| Era[1] | Período | Milhões anos |
|---|---|---|
| Mesozoico | Cretácico | 145,5 ±4,0 |
| Jurásico | 199,6 ±0,6 | |
| Triásico | 251,0 ±0,4 |
O Jurásico é o sistema ou período geológico central de era-a Mesozoica e começou faz 199,6 ± 0,6 milhões de anos e acabou faz 145,5 ± 4,0 milhões de anos.[2] [3] Como ocorre com a maioria das eras geológicas, as datas exactas de início e fim deste período, como nos demais sistemas, são convencionais, conforme a certos critérios que se estabelecem para seu datación, pelo que se admite algum erro de magnitude em milhares ou milhões de anos. É posterior ao Triásico e anterior ao Cretáceo. A denominação procede dos estratos guia (Key beds) definidos como padrões nas formações sedimentarias carbonatadas da regíón européia do Jura, nos Alpes.

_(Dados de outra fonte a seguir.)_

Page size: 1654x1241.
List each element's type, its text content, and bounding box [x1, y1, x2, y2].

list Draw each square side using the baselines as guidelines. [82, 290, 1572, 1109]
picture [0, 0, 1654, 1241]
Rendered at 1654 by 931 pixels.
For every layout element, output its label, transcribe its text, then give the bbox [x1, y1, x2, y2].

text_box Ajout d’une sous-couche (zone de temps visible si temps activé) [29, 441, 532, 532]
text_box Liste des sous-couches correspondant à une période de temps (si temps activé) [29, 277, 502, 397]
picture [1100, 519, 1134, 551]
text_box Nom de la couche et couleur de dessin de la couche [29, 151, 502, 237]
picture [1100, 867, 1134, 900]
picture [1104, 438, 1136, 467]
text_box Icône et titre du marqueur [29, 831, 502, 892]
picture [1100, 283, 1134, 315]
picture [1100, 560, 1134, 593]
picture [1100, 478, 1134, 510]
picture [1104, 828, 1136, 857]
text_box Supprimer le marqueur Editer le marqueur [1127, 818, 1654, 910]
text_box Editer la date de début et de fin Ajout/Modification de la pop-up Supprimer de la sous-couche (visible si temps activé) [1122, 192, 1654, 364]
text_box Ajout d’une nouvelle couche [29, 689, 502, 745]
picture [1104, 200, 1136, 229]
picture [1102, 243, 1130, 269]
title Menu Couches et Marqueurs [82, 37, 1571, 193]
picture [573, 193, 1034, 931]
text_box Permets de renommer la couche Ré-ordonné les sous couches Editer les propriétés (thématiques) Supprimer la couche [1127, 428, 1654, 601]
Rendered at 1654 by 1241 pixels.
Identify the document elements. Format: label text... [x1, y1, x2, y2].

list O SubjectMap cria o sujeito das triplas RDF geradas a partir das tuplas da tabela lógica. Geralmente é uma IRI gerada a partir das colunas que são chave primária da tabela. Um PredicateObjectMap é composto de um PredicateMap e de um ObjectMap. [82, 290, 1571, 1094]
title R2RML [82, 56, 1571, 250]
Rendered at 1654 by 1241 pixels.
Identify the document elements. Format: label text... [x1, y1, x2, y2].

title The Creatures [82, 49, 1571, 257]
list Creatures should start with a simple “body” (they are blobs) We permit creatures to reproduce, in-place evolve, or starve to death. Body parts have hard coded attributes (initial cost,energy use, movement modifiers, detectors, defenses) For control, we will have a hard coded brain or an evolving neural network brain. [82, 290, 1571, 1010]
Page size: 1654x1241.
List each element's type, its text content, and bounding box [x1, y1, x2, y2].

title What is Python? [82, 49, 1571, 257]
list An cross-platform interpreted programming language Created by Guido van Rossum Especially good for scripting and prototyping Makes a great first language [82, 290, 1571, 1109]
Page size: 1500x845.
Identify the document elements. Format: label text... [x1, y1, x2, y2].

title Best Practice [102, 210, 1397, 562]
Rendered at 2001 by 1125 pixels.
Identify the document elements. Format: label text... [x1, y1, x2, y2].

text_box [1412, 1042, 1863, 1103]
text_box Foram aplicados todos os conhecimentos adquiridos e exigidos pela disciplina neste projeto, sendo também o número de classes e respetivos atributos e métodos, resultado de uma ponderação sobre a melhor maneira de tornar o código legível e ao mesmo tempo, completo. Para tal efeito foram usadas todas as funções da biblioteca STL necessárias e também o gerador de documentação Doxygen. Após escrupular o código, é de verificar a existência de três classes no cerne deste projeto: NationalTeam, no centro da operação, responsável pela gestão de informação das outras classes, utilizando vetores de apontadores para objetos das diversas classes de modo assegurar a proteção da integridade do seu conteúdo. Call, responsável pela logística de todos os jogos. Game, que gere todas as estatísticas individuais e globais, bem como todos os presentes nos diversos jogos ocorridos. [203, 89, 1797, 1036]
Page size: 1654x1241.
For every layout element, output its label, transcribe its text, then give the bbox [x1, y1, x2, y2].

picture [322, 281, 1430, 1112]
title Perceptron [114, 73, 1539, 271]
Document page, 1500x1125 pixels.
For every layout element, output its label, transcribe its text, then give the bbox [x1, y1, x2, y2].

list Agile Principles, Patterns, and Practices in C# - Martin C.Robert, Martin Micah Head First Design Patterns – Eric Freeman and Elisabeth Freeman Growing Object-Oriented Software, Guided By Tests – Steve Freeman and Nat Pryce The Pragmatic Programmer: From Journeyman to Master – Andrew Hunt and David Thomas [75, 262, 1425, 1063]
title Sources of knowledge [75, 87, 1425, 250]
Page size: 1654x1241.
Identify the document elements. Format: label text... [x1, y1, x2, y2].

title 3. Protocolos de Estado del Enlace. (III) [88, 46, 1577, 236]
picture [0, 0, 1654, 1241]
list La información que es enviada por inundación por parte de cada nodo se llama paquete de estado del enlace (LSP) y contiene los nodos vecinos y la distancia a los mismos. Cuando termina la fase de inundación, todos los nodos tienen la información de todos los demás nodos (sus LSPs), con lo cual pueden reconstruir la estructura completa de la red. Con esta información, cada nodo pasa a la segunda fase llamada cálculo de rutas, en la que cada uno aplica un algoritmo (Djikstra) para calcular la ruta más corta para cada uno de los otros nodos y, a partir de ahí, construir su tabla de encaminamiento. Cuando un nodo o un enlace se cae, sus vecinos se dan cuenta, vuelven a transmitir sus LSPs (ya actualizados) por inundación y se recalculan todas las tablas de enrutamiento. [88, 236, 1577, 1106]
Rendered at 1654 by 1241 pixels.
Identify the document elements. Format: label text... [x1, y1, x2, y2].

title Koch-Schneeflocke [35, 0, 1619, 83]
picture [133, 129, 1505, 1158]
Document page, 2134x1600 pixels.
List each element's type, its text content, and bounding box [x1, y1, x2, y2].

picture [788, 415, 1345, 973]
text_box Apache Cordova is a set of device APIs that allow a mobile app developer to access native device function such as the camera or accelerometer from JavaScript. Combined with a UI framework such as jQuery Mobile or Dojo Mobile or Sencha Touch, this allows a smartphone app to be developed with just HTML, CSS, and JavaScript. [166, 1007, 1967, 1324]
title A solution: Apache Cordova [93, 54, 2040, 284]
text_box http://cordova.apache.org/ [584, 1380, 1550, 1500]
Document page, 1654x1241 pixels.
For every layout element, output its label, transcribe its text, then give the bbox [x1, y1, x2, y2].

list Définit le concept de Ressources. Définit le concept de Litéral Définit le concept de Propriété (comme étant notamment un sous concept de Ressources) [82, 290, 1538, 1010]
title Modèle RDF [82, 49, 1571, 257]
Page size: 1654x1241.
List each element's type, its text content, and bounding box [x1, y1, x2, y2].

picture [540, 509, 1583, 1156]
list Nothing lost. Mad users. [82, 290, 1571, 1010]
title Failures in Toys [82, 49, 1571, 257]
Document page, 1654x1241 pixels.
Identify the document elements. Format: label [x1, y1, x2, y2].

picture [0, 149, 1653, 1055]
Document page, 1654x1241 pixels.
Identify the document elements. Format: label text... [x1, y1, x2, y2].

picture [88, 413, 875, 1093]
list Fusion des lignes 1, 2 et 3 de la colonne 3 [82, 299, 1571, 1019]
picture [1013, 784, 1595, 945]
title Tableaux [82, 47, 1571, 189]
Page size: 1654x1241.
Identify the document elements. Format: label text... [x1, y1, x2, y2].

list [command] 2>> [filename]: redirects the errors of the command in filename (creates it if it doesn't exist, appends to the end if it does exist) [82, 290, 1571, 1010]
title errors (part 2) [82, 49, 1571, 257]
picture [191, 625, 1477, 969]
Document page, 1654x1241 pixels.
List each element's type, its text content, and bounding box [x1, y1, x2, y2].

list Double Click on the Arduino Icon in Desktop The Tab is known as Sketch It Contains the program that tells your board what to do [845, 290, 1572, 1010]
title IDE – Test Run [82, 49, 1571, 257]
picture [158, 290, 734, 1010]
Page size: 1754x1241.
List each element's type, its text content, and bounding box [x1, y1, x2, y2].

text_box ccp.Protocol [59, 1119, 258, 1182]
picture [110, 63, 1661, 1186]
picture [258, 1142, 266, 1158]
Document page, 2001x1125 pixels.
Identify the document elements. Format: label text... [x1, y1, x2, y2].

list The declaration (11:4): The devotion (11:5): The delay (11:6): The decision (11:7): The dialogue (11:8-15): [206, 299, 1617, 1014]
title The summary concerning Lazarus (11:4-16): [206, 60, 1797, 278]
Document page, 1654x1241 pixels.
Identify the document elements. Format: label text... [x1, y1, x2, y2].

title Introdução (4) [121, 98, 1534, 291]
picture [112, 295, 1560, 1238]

Este período caracteriza-se pela hegemonía dos grandes dinossauros e pela escisión de Pangea nos continentes Laurasia e Gondwana. Deste último se escindió Austrália (no jurásico superior e princípios de cretáceo ), do mesmo modo que Laurasia se dividiu em Norteamérica e Eurasia, dando origem a novas espécies de mamíferos (se veja Teriología).
O Jurásico divide-se em Inferior, Médio e Superior, também conhecidos como Envolves, Dogger e Malm.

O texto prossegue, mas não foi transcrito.